Extract:
Agricultural Insurance Loss Clustering Example: Water Scarcity Damage Causes

Declaring commodity, year, unit, and damage cause grouping

Unit options include: Lossperacre, Lossperclaim, Loss, Acres

Clustering data setup

#agloss_supervised.R
#creates a map of an unsupervised model of damage cause by county,
#for a select year, commodity, and unit.
#
#unit examples:
#
#Loss
#Lossperacre
#Lossperclaim
#
#Example:
#
#damagetype options: waterscarcity OR waterexcess
#agloss_unsupervised(2014, WHEAT, Lossperacres, waterscarcity)

  #access data from nextcloud
  #damage <- fread("https://nextcloud.sesync.org/index.php/s/W5kztdb5ZkxRptT/download", header = TRUE)

Information supplied:
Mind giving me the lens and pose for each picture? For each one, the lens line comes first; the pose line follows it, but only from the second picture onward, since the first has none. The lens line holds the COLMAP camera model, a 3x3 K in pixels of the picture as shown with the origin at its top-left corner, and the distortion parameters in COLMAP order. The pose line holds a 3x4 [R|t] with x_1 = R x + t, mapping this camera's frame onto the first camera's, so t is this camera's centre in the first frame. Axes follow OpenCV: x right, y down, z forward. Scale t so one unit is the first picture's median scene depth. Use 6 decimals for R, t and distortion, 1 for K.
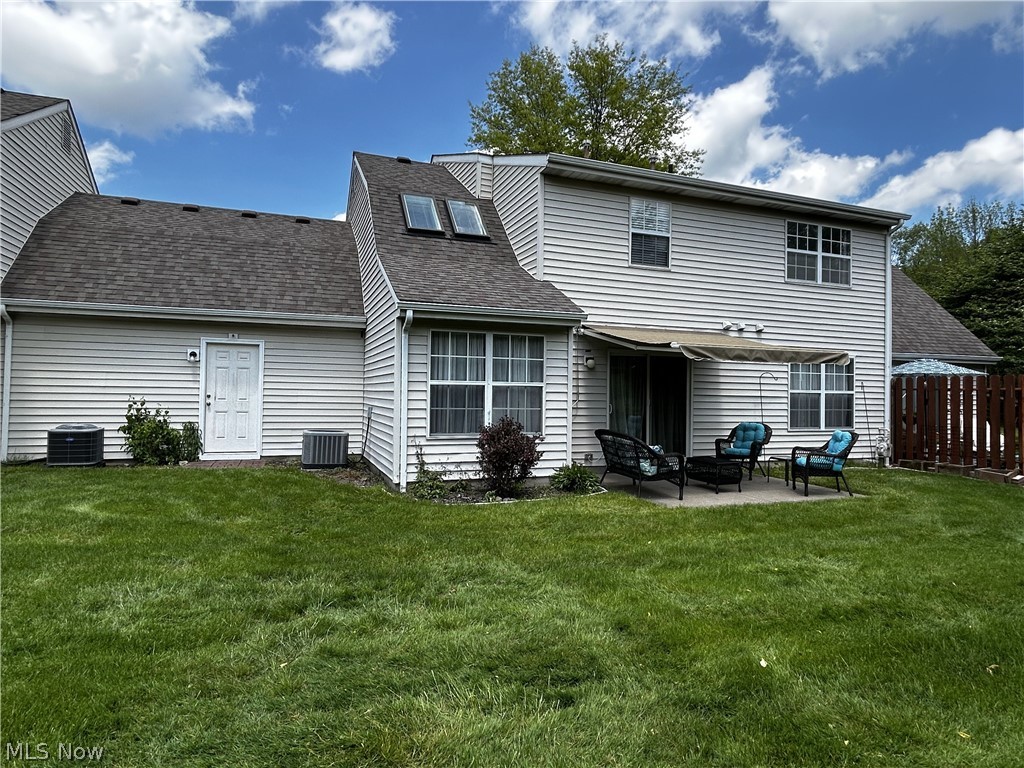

Work instructions: In the crop loss clustering example, put the sentence "Unit options include: Lossperacre, Lossperclaim, Loss, Acres" into Spanish. You won't need the material for this.

Exercise response: Las opciones de unidad incluyen: Lossperacre, Lossperclaim, Loss, Acres